In certain situations the prothrombin time can be a useful liver test. The liver synthesizes prothrombin but needs vitamin K to do so. Vitamin K is a fat-soluble vitamin that is present in most adequate diets and is also synthesized by intestinal bacteria; in either case, it is absorbed from the small bowel in combination with dietary fat molecules. Consequently, interference with vitamin K metabolism can take place because of (1) lack of vitamin K due to dietary deficiency, destruction of intestinal bacteria, or defective intestinal absorption due to lack of bile salts or through primary small bowel malabsorption; (2) inadequate utilization secondary to destruction of liver parenchyma; or (3) drugs, due to coumarin anticoagulants or certain cephalosporin antibiotics. Normally, the body has considerable tissue stores of vitamin K, so that it usually takes several weeks to get significant prothrombin deficiency on the basis of inadequate vitamin K alone. However, as noted in the discussion of PT in Chapter 8, low vitamin K intake because of anorexia or prolonged IV feeding can be potentiated by antibiotics, other medications, or poor absorption. Nevertheless, the usual cause of prothrombin abnormality is liver disease. In most cases it takes very severe liver disease, more often chronic but sometimes acute, before prothrombin levels become significantly abnormal. In the usual case of viral hepatitis, the PT is either normal or only slightly increased. In massive acute hepatocellular necrosis the PT may be significantly elevated, but it seems to take a few days to occur. In mild or moderate degrees of cirrhosis the PT is usually normal. In severe end-stage cirrhosis the PT is often elevated. The test most often used to differentiate PT elevation due to liver cell damage from other conditions that affect vitamin K supply or metabolism is to administer an intravenous or intramuscular dose of vitamin K and then repeat the PT 24-48 hours later. PT elevation due to liver cell damage usually does not respond to parenteral vitamin K therapy, whereas the PT will return to reference range in other conditions affecting vitamin K. In metastatic carcinoma the PT is usually normal unless biliary tract obstruction is present.

Some Etiologies for Gamma-Glutamyltransferase (GGT) Elevation
Liver space-occupying lesions (M-H)* (88%, 45%-100%)†
Alcoholic active liver disease (M, occ H) (85%, 63%-100%)
Common bile duct obstruction (M-H) (90%, 62%-100%)
Intrahepatic cholestatis (M-H) (90%, 83%-94%)

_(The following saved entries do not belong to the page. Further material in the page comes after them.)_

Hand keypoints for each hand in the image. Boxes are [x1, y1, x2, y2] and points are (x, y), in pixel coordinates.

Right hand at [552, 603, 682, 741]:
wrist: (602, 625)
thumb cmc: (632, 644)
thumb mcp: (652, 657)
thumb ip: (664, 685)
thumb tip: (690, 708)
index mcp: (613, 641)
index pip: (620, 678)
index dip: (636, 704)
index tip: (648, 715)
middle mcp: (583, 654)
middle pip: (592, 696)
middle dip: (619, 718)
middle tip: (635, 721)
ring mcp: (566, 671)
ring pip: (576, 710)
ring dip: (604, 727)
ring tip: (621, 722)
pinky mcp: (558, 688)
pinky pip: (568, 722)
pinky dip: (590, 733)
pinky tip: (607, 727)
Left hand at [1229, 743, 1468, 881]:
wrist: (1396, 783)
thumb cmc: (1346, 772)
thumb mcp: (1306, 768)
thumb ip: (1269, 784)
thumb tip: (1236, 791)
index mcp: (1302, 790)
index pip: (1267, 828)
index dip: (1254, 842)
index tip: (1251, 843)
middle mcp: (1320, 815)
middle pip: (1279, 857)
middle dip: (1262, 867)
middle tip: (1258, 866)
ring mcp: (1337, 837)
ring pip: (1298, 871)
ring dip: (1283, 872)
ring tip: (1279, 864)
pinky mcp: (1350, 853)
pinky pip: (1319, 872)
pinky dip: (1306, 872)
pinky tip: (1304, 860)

Biliary tract acute inflammation (M-H) (95%, 90%-100%)
Acute hepatitis virus hepatitis (M, occ H) (95%, 89%-100%)
Infectious mononucleosis (M/S, occ H) (90%)

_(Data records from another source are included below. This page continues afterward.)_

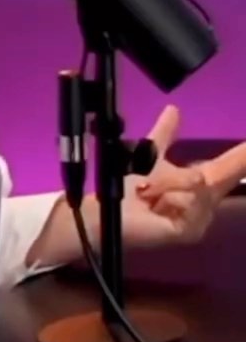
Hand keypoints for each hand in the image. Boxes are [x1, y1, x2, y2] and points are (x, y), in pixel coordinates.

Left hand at [122, 105, 245, 247]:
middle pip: (220, 175)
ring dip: (169, 182)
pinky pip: (191, 202)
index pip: (229, 167)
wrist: (109, 212)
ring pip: (199, 183)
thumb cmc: (128, 187)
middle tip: (176, 176)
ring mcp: (200, 220)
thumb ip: (164, 134)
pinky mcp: (191, 232)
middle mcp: (206, 203)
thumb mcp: (149, 155)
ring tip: (148, 193)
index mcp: (200, 185)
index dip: (244, 157)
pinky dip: (171, 197)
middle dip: (208, 167)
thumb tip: (174, 109)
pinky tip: (156, 206)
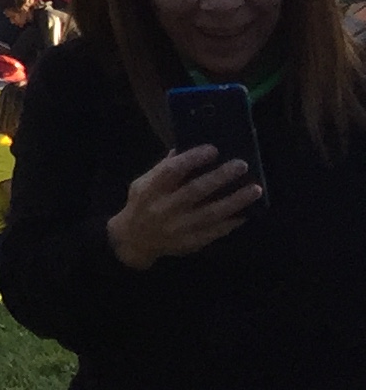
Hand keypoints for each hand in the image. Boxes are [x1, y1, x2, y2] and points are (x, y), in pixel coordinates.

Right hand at [107, 145, 261, 268]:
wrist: (135, 240)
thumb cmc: (141, 205)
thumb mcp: (142, 183)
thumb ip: (163, 168)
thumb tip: (184, 147)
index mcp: (150, 190)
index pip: (172, 171)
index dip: (193, 159)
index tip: (213, 149)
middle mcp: (164, 208)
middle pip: (196, 191)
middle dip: (220, 177)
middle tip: (241, 165)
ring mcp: (179, 227)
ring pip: (211, 213)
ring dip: (236, 200)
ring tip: (255, 189)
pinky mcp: (192, 242)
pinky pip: (216, 231)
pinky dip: (232, 221)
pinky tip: (247, 212)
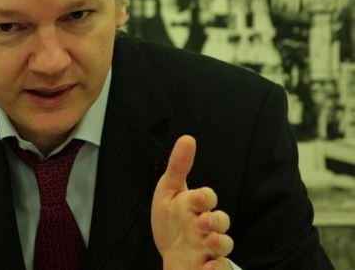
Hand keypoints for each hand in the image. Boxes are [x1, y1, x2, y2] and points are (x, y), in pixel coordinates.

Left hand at [151, 135, 233, 269]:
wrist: (169, 255)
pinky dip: (217, 268)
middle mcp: (207, 227)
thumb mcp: (168, 192)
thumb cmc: (171, 221)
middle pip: (222, 221)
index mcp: (197, 207)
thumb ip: (178, 167)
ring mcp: (210, 248)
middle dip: (215, 220)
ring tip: (208, 242)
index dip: (205, 197)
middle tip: (202, 222)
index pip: (208, 197)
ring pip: (225, 245)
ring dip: (220, 243)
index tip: (196, 198)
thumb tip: (188, 138)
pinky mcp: (210, 266)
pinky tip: (207, 266)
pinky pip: (221, 268)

Cytomegalovirus acute infection (S/M) (75%)
Acute pancreatitis (M, occ H) (85%, 71%-100%)
Active granulation tissue formation (S-M)
Acetaminophen overdose (S/M)
Dilantin therapy (S, occ M) (70%, 58%-90%)

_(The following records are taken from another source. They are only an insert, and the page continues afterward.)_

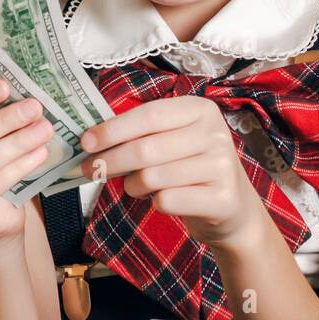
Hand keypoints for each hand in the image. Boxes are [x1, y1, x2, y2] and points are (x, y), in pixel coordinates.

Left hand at [79, 96, 256, 249]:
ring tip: (136, 186)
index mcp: (201, 110)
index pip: (149, 115)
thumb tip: (93, 139)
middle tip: (88, 170)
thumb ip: (143, 134)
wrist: (233, 209)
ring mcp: (222, 166)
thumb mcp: (174, 141)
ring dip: (133, 185)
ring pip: (153, 177)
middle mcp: (215, 133)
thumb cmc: (191, 169)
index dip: (113, 129)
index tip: (85, 142)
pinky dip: (155, 203)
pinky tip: (162, 200)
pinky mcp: (223, 198)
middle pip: (146, 148)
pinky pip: (167, 201)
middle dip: (110, 161)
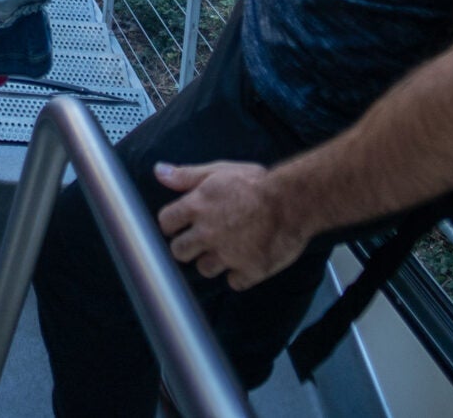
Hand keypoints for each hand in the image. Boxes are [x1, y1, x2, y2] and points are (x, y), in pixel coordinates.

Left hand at [153, 160, 307, 289]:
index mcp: (197, 207)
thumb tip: (158, 172)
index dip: (172, 224)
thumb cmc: (257, 183)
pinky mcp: (249, 271)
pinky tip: (246, 260)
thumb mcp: (219, 171)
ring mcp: (227, 255)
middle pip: (179, 252)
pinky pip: (234, 282)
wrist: (293, 201)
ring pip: (205, 269)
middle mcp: (207, 234)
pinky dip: (239, 274)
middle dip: (187, 247)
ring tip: (227, 248)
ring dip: (213, 261)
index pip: (166, 223)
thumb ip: (187, 175)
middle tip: (201, 239)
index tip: (180, 224)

Phenobarbitol (similar to Dilantin)
Severe liver passive congestion (S) (60%)
Reye’s syndrome (S) (63%)
Other; all usually S elevations
Acute MI (5%-30%)
Tegretol (30%)
Hyperthyroidism (0%-62%)
Epilepsy (50%-85%)
Brain tumor (57%)
Diabetes mellitus (24%-57%)
Non-alcohol fatty liver
*S, Small (1-3X upper limit); M, Moderate (3-5X); H, High (over 5X)
†Percentage of patients, with literature range

Certain conditions not involving liver disease or vitamin K absorption can affect the PT. Anticoagulant therapy with coumarin drugs or heparin is discussed in Chapter 8. Heparin flushes, blood with a very high hematocrit level, and severe hyperlipemia (when photo-optical readout devices are used) can produce artifactually elevated PT results. Various medications can affect the PT.